Request: Return every line of the rows below, keeping each character unchanged.

(Extracted data entries)
☆ ☆ ☆

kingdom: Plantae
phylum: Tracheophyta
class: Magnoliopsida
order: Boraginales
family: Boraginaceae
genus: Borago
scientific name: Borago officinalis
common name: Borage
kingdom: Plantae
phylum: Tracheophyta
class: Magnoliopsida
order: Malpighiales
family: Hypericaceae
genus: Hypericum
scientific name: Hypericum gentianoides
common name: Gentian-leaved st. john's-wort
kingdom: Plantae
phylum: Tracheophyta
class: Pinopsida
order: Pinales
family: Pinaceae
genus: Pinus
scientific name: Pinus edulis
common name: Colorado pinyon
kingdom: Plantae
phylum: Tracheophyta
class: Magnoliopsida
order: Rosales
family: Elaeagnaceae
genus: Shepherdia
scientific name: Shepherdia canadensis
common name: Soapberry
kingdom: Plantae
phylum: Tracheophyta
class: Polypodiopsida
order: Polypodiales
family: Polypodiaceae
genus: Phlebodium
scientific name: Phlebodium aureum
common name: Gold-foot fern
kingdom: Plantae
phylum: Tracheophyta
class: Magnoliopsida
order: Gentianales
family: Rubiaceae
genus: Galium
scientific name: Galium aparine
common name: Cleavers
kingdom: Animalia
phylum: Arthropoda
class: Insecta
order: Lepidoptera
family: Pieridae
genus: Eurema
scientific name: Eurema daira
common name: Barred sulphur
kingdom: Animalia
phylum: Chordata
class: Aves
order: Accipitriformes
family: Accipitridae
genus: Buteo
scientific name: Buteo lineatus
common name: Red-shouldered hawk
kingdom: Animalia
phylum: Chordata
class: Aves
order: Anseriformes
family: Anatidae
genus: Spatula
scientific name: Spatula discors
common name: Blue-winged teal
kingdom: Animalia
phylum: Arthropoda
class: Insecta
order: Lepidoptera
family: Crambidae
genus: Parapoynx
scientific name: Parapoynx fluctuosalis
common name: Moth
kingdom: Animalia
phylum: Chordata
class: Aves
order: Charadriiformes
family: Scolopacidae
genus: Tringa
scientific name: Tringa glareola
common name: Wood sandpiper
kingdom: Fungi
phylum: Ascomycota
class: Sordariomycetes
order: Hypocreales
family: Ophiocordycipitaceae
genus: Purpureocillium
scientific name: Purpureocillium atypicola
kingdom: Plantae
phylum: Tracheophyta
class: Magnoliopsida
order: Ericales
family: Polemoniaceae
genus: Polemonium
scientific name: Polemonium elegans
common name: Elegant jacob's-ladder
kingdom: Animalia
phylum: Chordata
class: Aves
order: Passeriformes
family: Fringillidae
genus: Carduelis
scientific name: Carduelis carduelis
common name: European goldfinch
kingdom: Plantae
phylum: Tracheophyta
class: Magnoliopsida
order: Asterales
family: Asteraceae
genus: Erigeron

☆ ☆ ☆

Task solution:
kingdom: Plantae
phylum: Tracheophyta
class: Magnoliopsida
order: Boraginales
family: Boraginaceae
genus: Borago
scientific name: Borago officinalis
common name: Borage
kingdom: Plantae
phylum: Tracheophyta
class: Magnoliopsida
order: Malpighiales
family: Hypericaceae
genus: Hypericum
scientific name: Hypericum gentianoides
common name: Gentian-leaved st. john's-wort
kingdom: Plantae
phylum: Tracheophyta
class: Pinopsida
order: Pinales
family: Pinaceae
genus: Pinus
scientific name: Pinus edulis
common name: Colorado pinyon
kingdom: Plantae
phylum: Tracheophyta
class: Magnoliopsida
order: Rosales
family: Elaeagnaceae
genus: Shepherdia
scientific name: Shepherdia canadensis
common name: Soapberry
kingdom: Plantae
phylum: Tracheophyta
class: Polypodiopsida
order: Polypodiales
family: Polypodiaceae
genus: Phlebodium
scientific name: Phlebodium aureum
common name: Gold-foot fern
kingdom: Plantae
phylum: Tracheophyta
class: Magnoliopsida
order: Gentianales
family: Rubiaceae
genus: Galium
scientific name: Galium aparine
common name: Cleavers
kingdom: Animalia
phylum: Arthropoda
class: Insecta
order: Lepidoptera
family: Pieridae
genus: Eurema
scientific name: Eurema daira
common name: Barred sulphur
kingdom: Animalia
phylum: Chordata
class: Aves
order: Accipitriformes
family: Accipitridae
genus: Buteo
scientific name: Buteo lineatus
common name: Red-shouldered hawk
kingdom: Animalia
phylum: Chordata
class: Aves
order: Anseriformes
family: Anatidae
genus: Spatula
scientific name: Spatula discors
common name: Blue-winged teal
kingdom: Animalia
phylum: Arthropoda
class: Insecta
order: Lepidoptera
family: Crambidae
genus: Parapoynx
scientific name: Parapoynx fluctuosalis
common name: Moth
kingdom: Animalia
phylum: Chordata
class: Aves
order: Charadriiformes
family: Scolopacidae
genus: Tringa
scientific name: Tringa glareola
common name: Wood sandpiper
kingdom: Fungi
phylum: Ascomycota
class: Sordariomycetes
order: Hypocreales
family: Ophiocordycipitaceae
genus: Purpureocillium
scientific name: Purpureocillium atypicola
kingdom: Plantae
phylum: Tracheophyta
class: Magnoliopsida
order: Ericales
family: Polemoniaceae
genus: Polemonium
scientific name: Polemonium elegans
common name: Elegant jacob's-ladder
kingdom: Animalia
phylum: Chordata
class: Aves
order: Passeriformes
family: Fringillidae
genus: Carduelis
scientific name: Carduelis carduelis
common name: European goldfinch
kingdom: Plantae
phylum: Tracheophyta
class: Magnoliopsida
order: Asterales
family: Asteraceae
genus: Erigeron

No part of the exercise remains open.